=== What you should do ===
Word for word, please copy the listing below, with its pictures left out.

┄┄┄┄┄┄

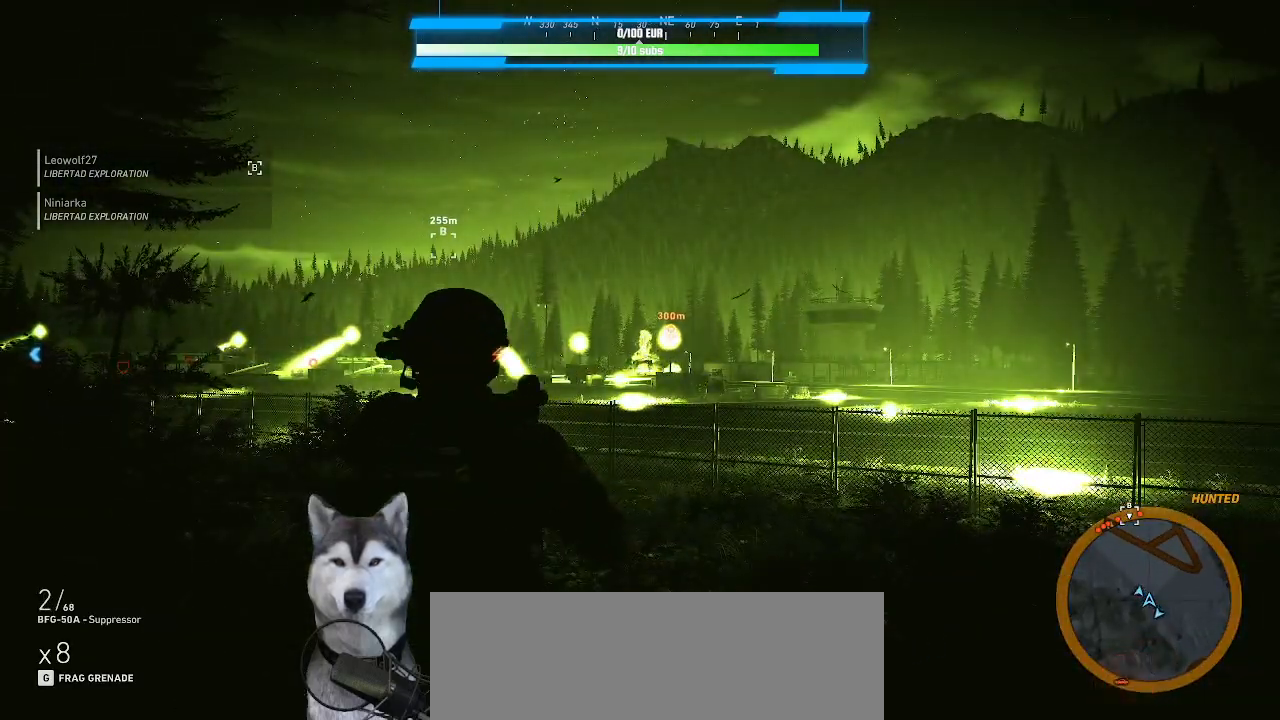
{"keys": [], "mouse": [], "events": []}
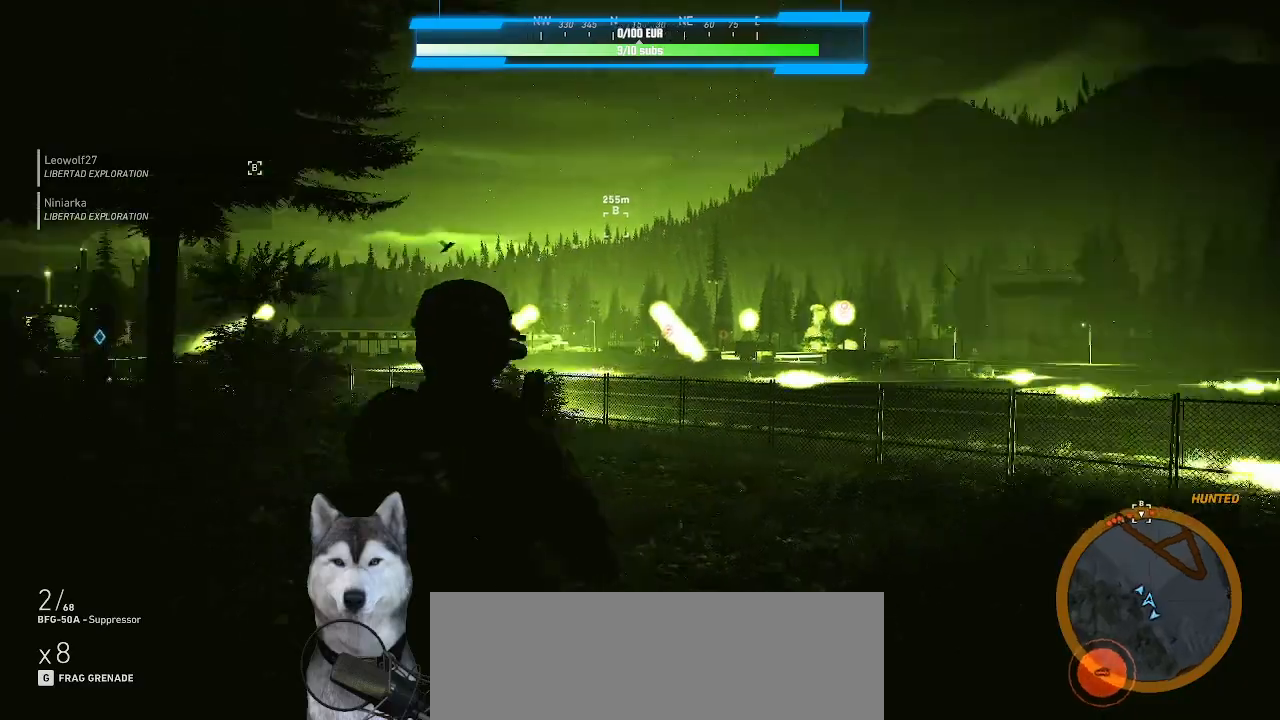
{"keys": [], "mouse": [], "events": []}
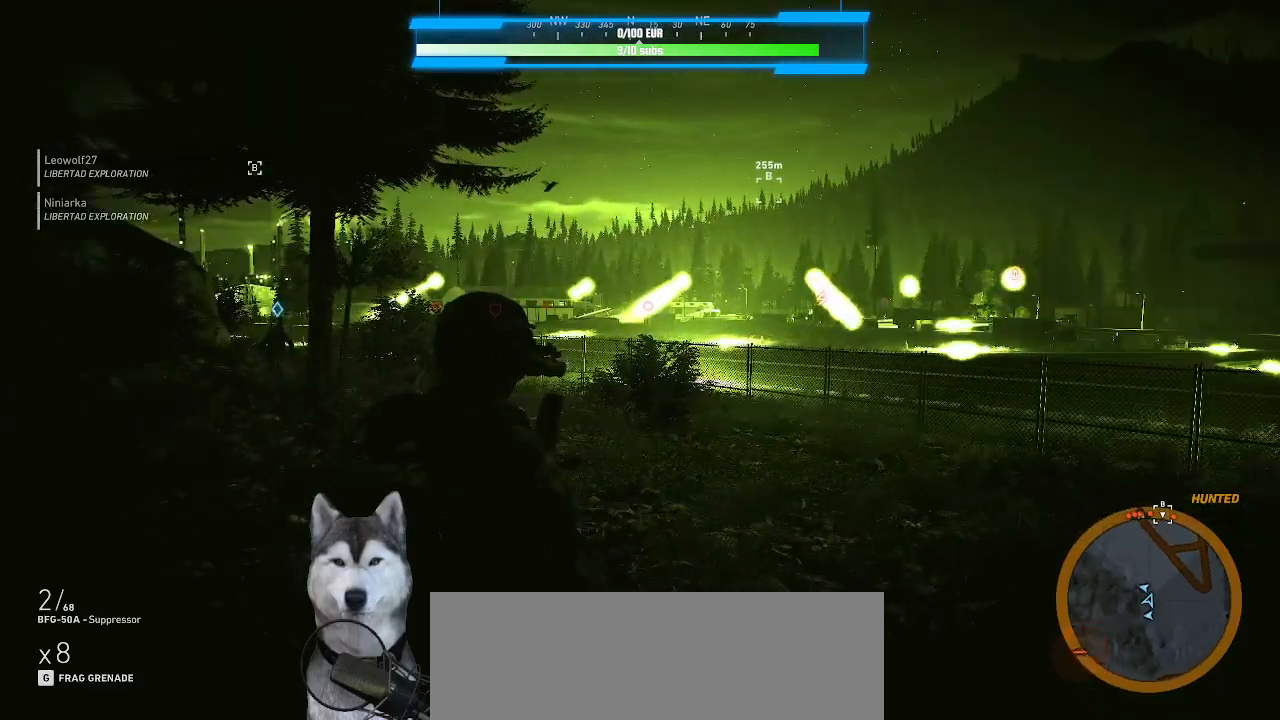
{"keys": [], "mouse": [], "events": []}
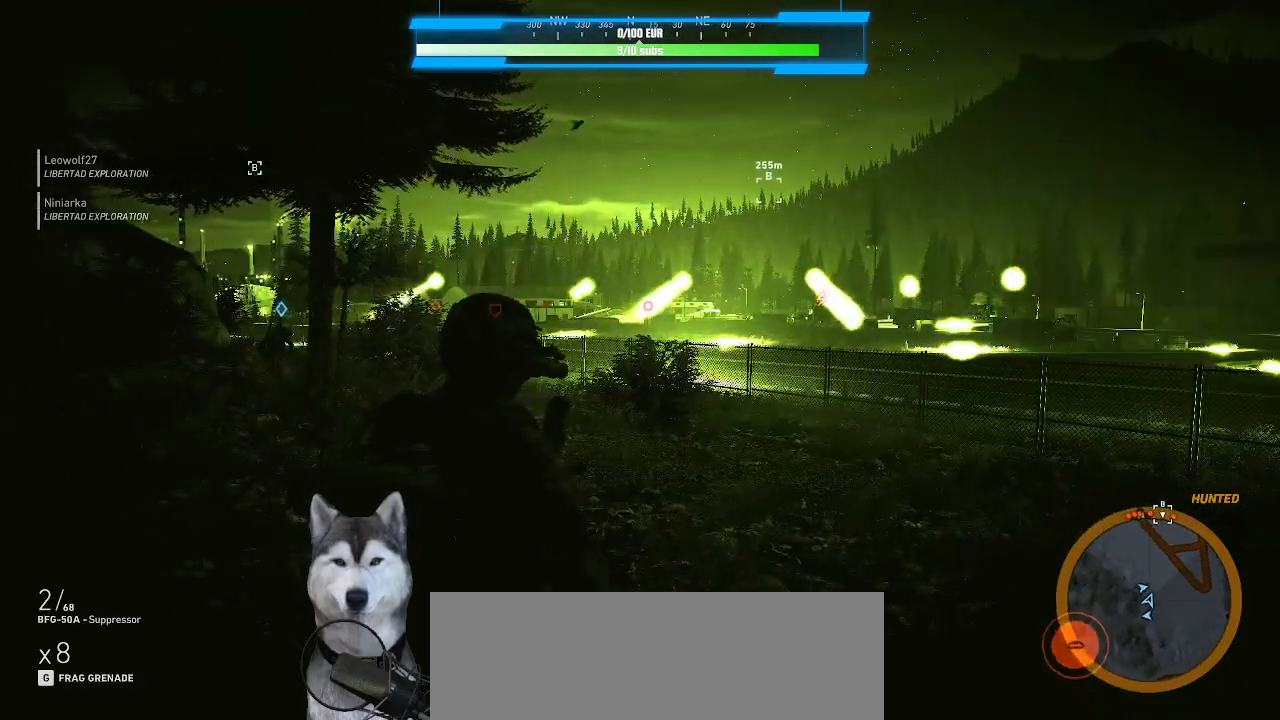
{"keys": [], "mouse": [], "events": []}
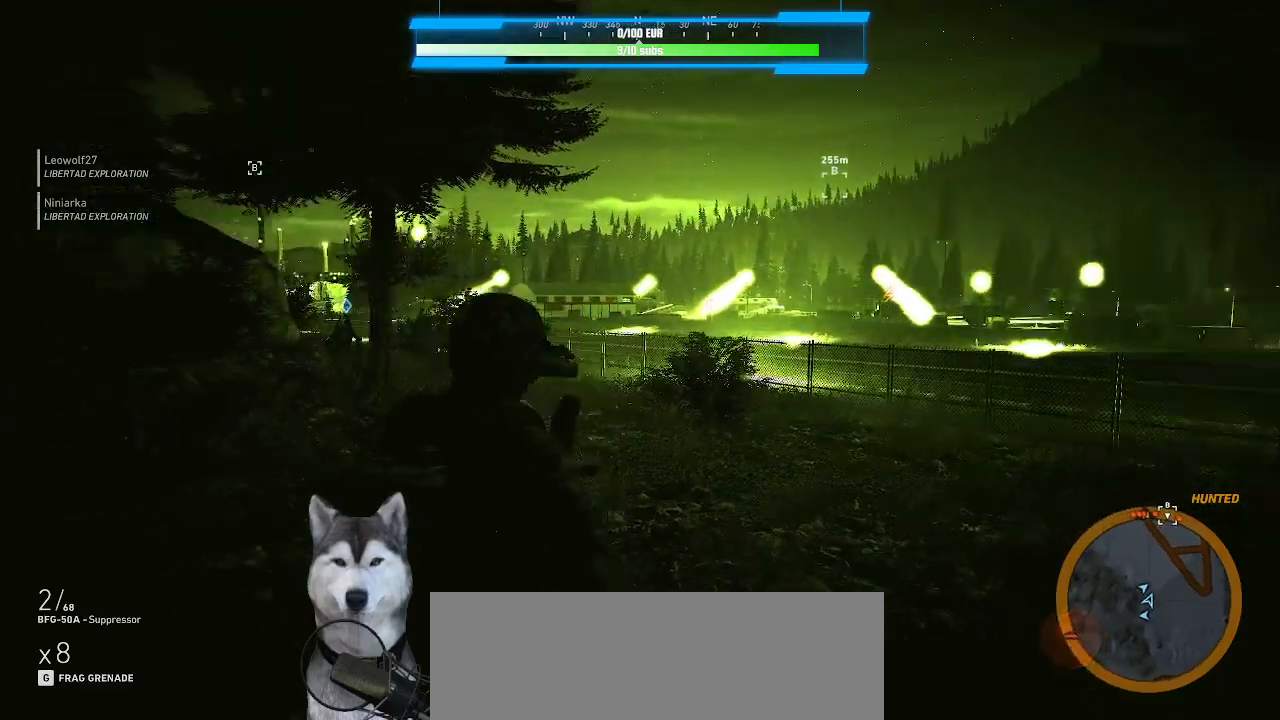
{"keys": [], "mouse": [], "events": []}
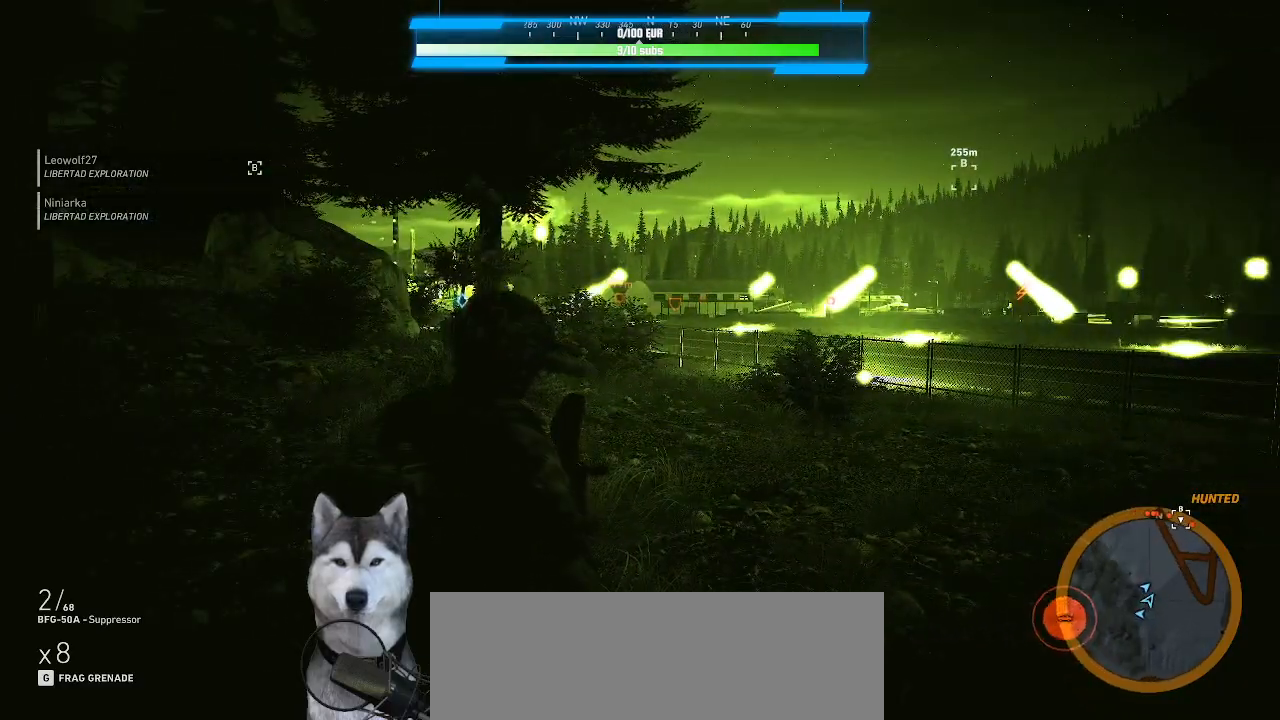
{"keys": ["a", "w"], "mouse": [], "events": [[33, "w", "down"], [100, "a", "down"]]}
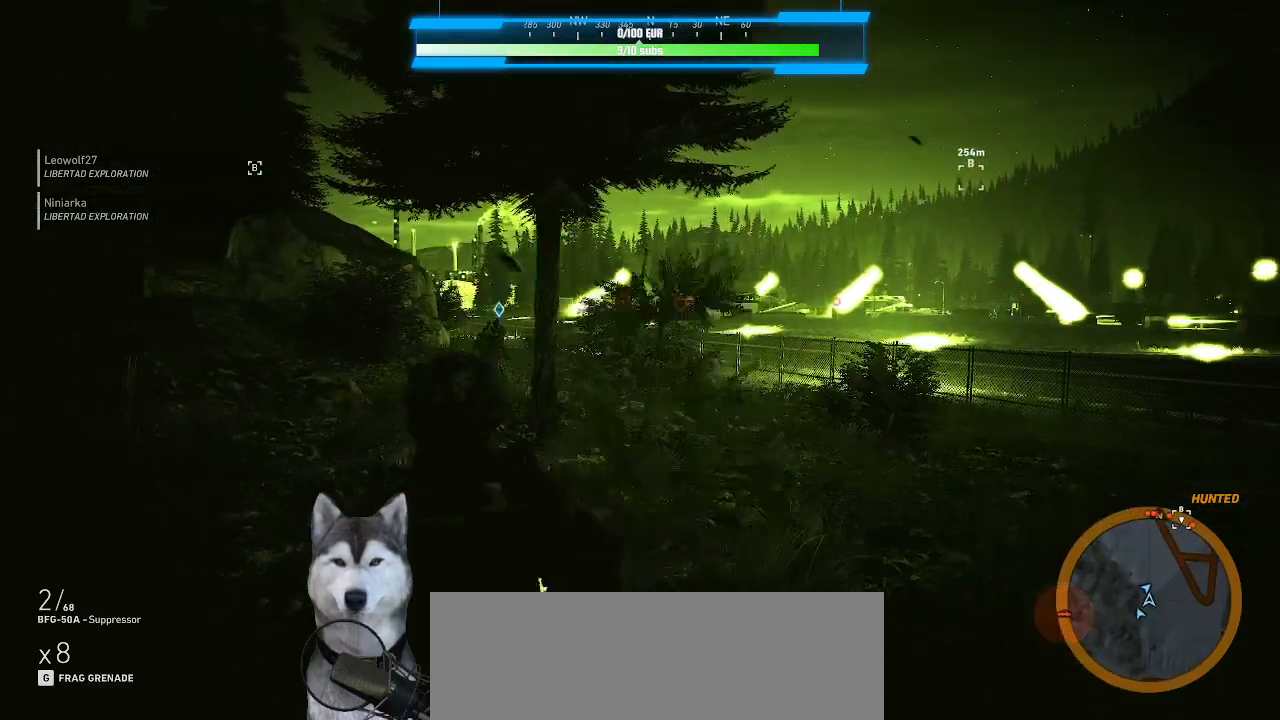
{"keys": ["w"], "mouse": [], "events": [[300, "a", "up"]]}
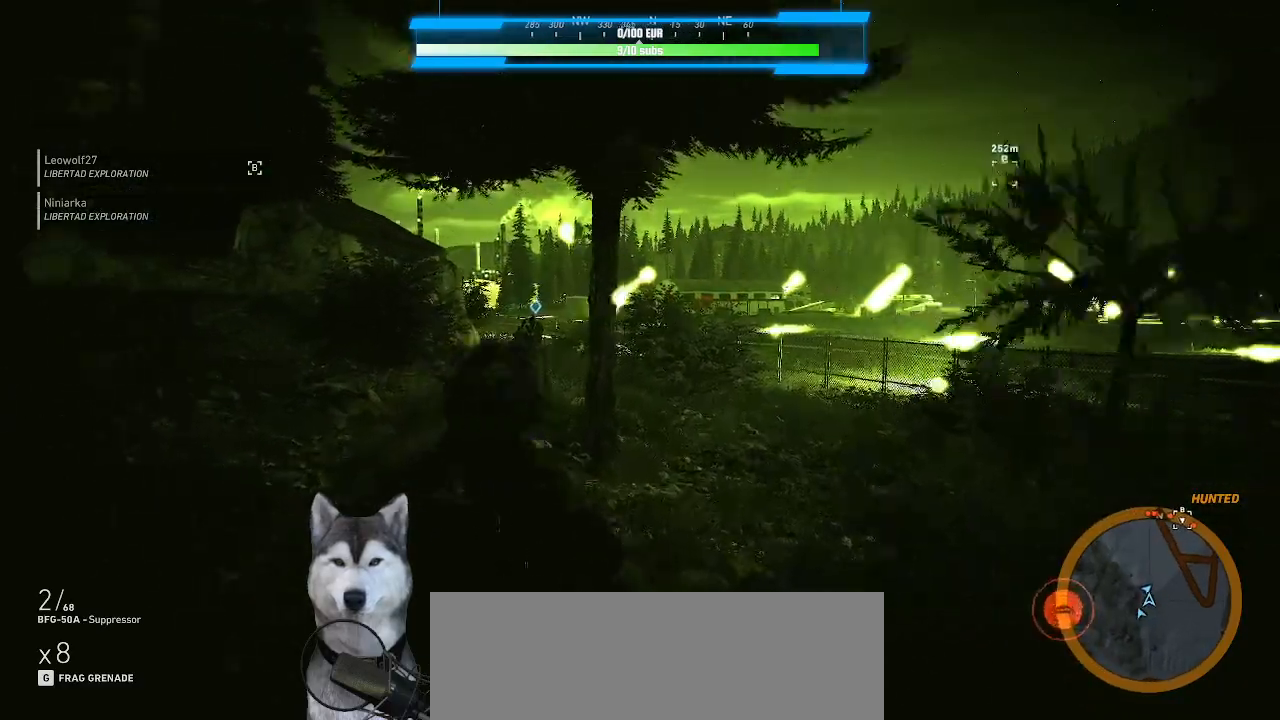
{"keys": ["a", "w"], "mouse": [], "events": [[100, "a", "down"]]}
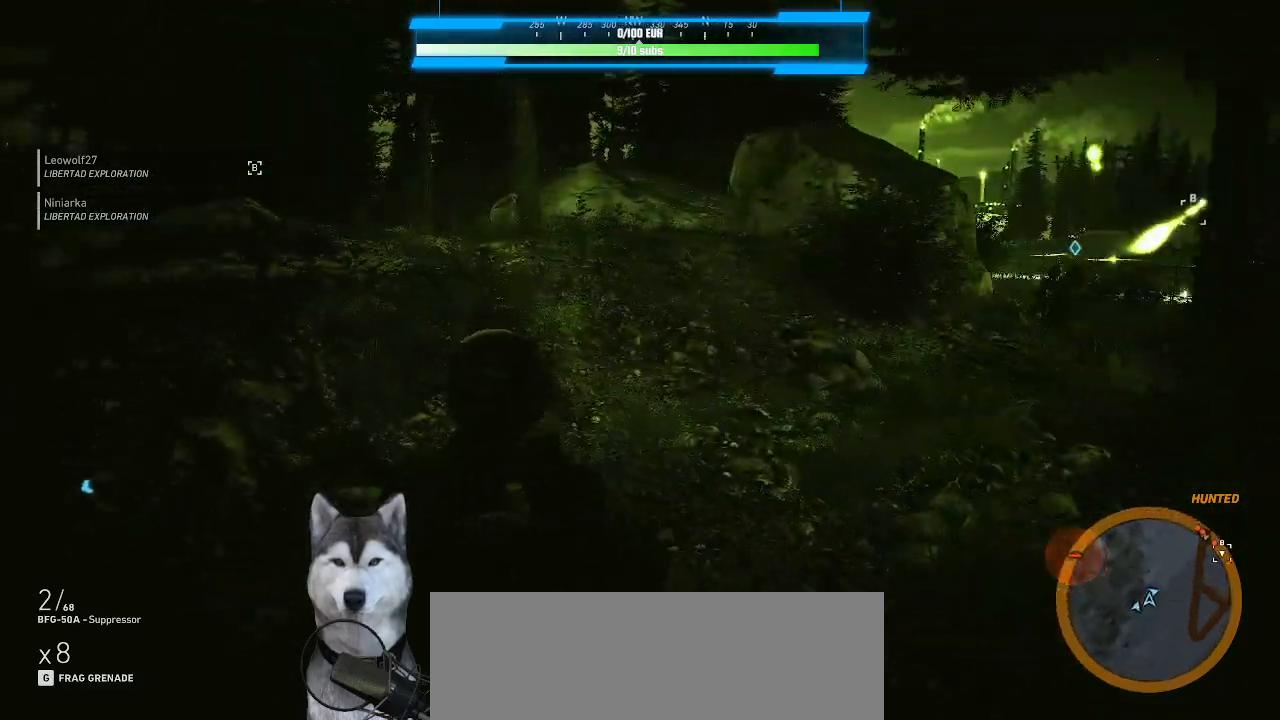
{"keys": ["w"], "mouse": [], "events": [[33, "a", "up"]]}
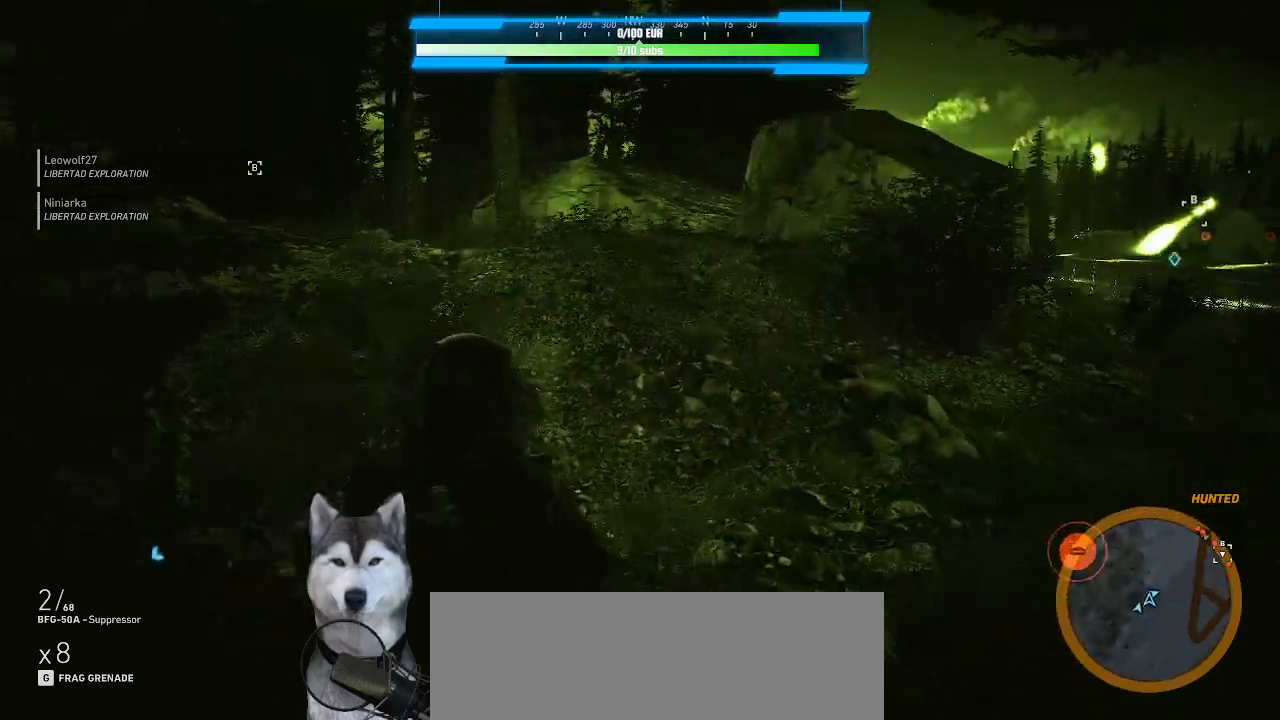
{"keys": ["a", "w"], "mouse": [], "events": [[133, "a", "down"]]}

┄┄┄┄┄┄

=== Answer section ===
{"keys": [], "mouse": [], "events": []}
{"keys": [], "mouse": [], "events": []}
{"keys": [], "mouse": [], "events": []}
{"keys": [], "mouse": [], "events": []}
{"keys": [], "mouse": [], "events": []}
{"keys": ["a", "w"], "mouse": [], "events": [[33, "w", "down"], [100, "a", "down"]]}
{"keys": ["w"], "mouse": [], "events": [[300, "a", "up"]]}
{"keys": ["a", "w"], "mouse": [], "events": [[100, "a", "down"]]}
{"keys": ["w"], "mouse": [], "events": [[33, "a", "up"]]}
{"keys": ["a", "w"], "mouse": [], "events": [[133, "a", "down"]]}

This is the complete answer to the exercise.